According to jurisprudence (National Power Corporation v. City of Cabanatuan), the Court declared that “a franchise tax is 'a
tax on the privilege of transacting business in the state and exercising corporate franchises granted by the state.'”It is not
levied on the corporation simply for existing as a corporation, upon its property or its income, but on its exercise of the rights or
privileges granted to it by the government.

To be liable for local franchise tax, the following requisites should concur: (1) that one has a "franchise" in the sense of a
secondary or special franchise; and (2) that it is exercising its rights or privileges under this franchise within the territory of the
pertinent local government unit.

By virtue of PD 269, NEA granted CASURECO III a franchise to operate an electric light and power service for a period of fifty
(50) years from June 6, 1979 (1st requisite complied). CASURECO III operates within Iriga City and the Rinconada area (2nd
requisite complied). It is, therefore, liable to pay franchise tax notwithstanding its non-profit nature.
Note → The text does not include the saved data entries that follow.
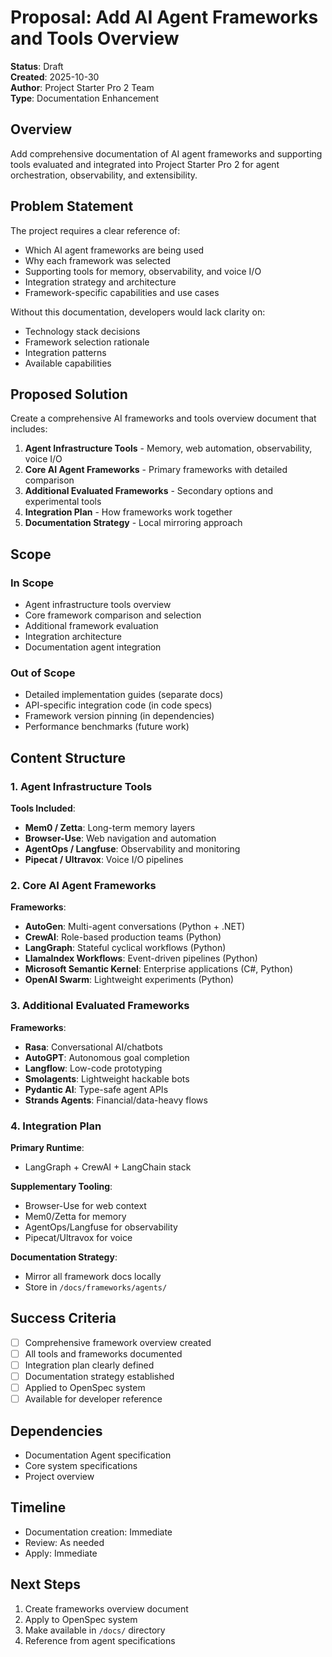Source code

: # Proposal: Add AI Agent Frameworks and Tools Overview

**Status**: Draft  
**Created**: 2025-10-30  
**Author**: Project Starter Pro 2 Team  
**Type**: Documentation Enhancement  

## Overview

Add comprehensive documentation of AI agent frameworks and supporting tools evaluated and integrated into Project Starter Pro 2 for agent orchestration, observability, and extensibility.

## Problem Statement

The project requires a clear reference of:
- Which AI agent frameworks are being used
- Why each framework was selected
- Supporting tools for memory, observability, and voice I/O
- Integration strategy and architecture
- Framework-specific capabilities and use cases

Without this documentation, developers would lack clarity on:
- Technology stack decisions
- Framework selection rationale
- Integration patterns
- Available capabilities

## Proposed Solution

Create a comprehensive AI frameworks and tools overview document that includes:

1. **Agent Infrastructure Tools** - Memory, web automation, observability, voice I/O
2. **Core AI Agent Frameworks** - Primary frameworks with detailed comparison
3. **Additional Evaluated Frameworks** - Secondary options and experimental tools
4. **Integration Plan** - How frameworks work together
5. **Documentation Strategy** - Local mirroring approach

## Scope

### In Scope
- Agent infrastructure tools overview
- Core framework comparison and selection
- Additional framework evaluation
- Integration architecture
- Documentation agent integration

### Out of Scope
- Detailed implementation guides (separate docs)
- API-specific integration code (in code specs)
- Framework version pinning (in dependencies)
- Performance benchmarks (future work)

## Content Structure

### 1. Agent Infrastructure Tools

**Tools Included**:
- **Mem0 / Zetta**: Long-term memory layers
- **Browser-Use**: Web navigation and automation
- **AgentOps / Langfuse**: Observability and monitoring
- **Pipecat / Ultravox**: Voice I/O pipelines

### 2. Core AI Agent Frameworks

**Frameworks**:
- **AutoGen**: Multi-agent conversations (Python + .NET)
- **CrewAI**: Role-based production teams (Python)
- **LangGraph**: Stateful cyclical workflows (Python)
- **LlamaIndex Workflows**: Event-driven pipelines (Python)
- **Microsoft Semantic Kernel**: Enterprise applications (C#, Python)
- **OpenAI Swarm**: Lightweight experiments (Python)

### 3. Additional Evaluated Frameworks

**Frameworks**:
- **Rasa**: Conversational AI/chatbots
- **AutoGPT**: Autonomous goal completion
- **Langflow**: Low-code prototyping
- **Smolagents**: Lightweight hackable bots
- **Pydantic AI**: Type-safe agent APIs
- **Strands Agents**: Financial/data-heavy flows

### 4. Integration Plan

**Primary Runtime**:
- LangGraph + CrewAI + LangChain stack

**Supplementary Tooling**:
- Browser-Use for web context
- Mem0/Zetta for memory
- AgentOps/Langfuse for observability
- Pipecat/Ultravox for voice

**Documentation Strategy**:
- Mirror all framework docs locally
- Store in `/docs/frameworks/agents/`

## Success Criteria

- [ ] Comprehensive framework overview created
- [ ] All tools and frameworks documented
- [ ] Integration plan clearly defined
- [ ] Documentation strategy established
- [ ] Applied to OpenSpec system
- [ ] Available for developer reference

## Dependencies

- Documentation Agent specification
- Core system specifications
- Project overview

## Timeline

- Documentation creation: Immediate
- Review: As needed
- Apply: Immediate

## Next Steps

1. Create frameworks overview document
2. Apply to OpenSpec system
3. Make available in `/docs/` directory
4. Reference from agent specifications

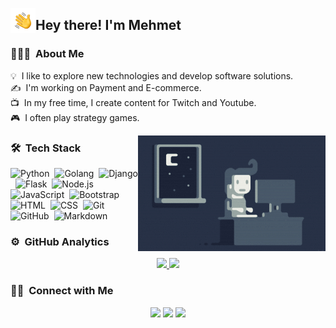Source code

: 
<img alt="Hand Wave" src="./assets/hand-wave.gif" width='40' align="left"/><h2>Hey there! I'm Mehmet</h2>

<!-- ## 👋 &nbsp;Hey there! I'm Aditya -->

### 👨🏻‍💻 &nbsp;About Me

💡 &nbsp;I like to explore new technologies and develop software solutions.\
✍ &nbsp;I'm working on Payment and E-commerce.\
📺 &nbsp;In my free time, I create content for Twitch and Youtube.\
🎮 &nbsp;I often play strategy games.

<img alt="Night Coding" src="./assets/night-coding.gif" align="right"/>

### 🛠 &nbsp;Tech Stack

![Python](https://img.shields.io/badge/-Python-05122A?style=flat&logo=python)&nbsp;
![Golang](https://img.shields.io/badge/Go-05122A?style=for-the-badge&logo=go&logoColor=white)&nbsp;
![Django](https://img.shields.io/badge/-Django-05122A?style=flat&logo=django&logoColor=092E20)&nbsp;
![Flask](https://img.shields.io/badge/-Flask-05122A?style=flat&logo=flask)&nbsp;
![Node.js](https://img.shields.io/badge/-Node.js-05122A?style=flat&logo=node.js)&nbsp;
![JavaScript](https://img.shields.io/badge/-JavaScript-05122A?style=flat&logo=javascript)&nbsp;
![Bootstrap](https://img.shields.io/badge/-Bootstrap-05122A?style=flat&logo=bootstrap&logoColor=563D7C)&nbsp;
![HTML](https://img.shields.io/badge/-HTML-05122A?style=flat&logo=HTML5)&nbsp;
![CSS](https://img.shields.io/badge/-CSS-05122A?style=flat&logo=CSS3&logoColor=1572B6)&nbsp;
![Git](https://img.shields.io/badge/-Git-05122A?style=flat&logo=git)&nbsp;
![GitHub](https://img.shields.io/badge/-GitHub-05122A?style=flat&logo=github)&nbsp;
![Markdown](https://img.shields.io/badge/-Markdown-05122A?style=flat&logo=markdown)

### ⚙️ &nbsp;GitHub Analytics

<p align="center">
<a href="https://github.com/mkaykisiz">
  <img height="180em" src="https://github-readme-stats-eight-theta.vercel.app/api?username=mkaykisiz&show_icons=true&theme=algolia&include_all_commits=true&count_private=true"/>
  <img height="180em" src="https://github-readme-stats-eight-theta.vercel.app/api/top-langs/?username=mkaykisiz&layout=compact&langs_count=8&theme=algolia"/>
</a>
</p>

### 🤝🏻 &nbsp;Connect with Me

<p align="center">
<a href="https://blog.kaykisiz.com"><img src="https://img.shields.io/badge/-blog.kaykisiz.com-3423A6?style=flat&logo=Google-Chrome&logoColor=white"/></a>
<a href="https://linkedin.com/in/mehmetkaykisiz"><img src="https://img.shields.io/badge/-Mehmet%20KAYKISIZ-0077B5?style=flat&logo=Linkedin&logoColor=white"/></a>
<a href="mailto:m.kaykisiz@gmail.com"><img src="https://img.shields.io/badge/-m.kaykisiz@gmail.com-D14836?style=flat&logo=Gmail&logoColor=white"/></a>
</p>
3) Yes, the City is correct for purposes of collection of local franchise tax

According to the Local Government Code (Section 137), franchise tax shall be based on gross receipts precisely because it is a tax
on business (excise tax), rather than on persons or property. Since the nature of tax is an excise tax, the situs of taxation is the
place where the privilege is exercised.

In this case, CASURECO III principal office is located in Iriga City. It is the situs of the taxation regardless of the place where its
services or products are delivered. Hence, franchise tax covers all gross receipts from Iriga City and the Rinconada area.

The petition is GRANTED. The assailed Decision of the Court of Appeals are hereby SET ASIDE and the Decision of the
Regional Trial Court of Iriga City is REINSTATED.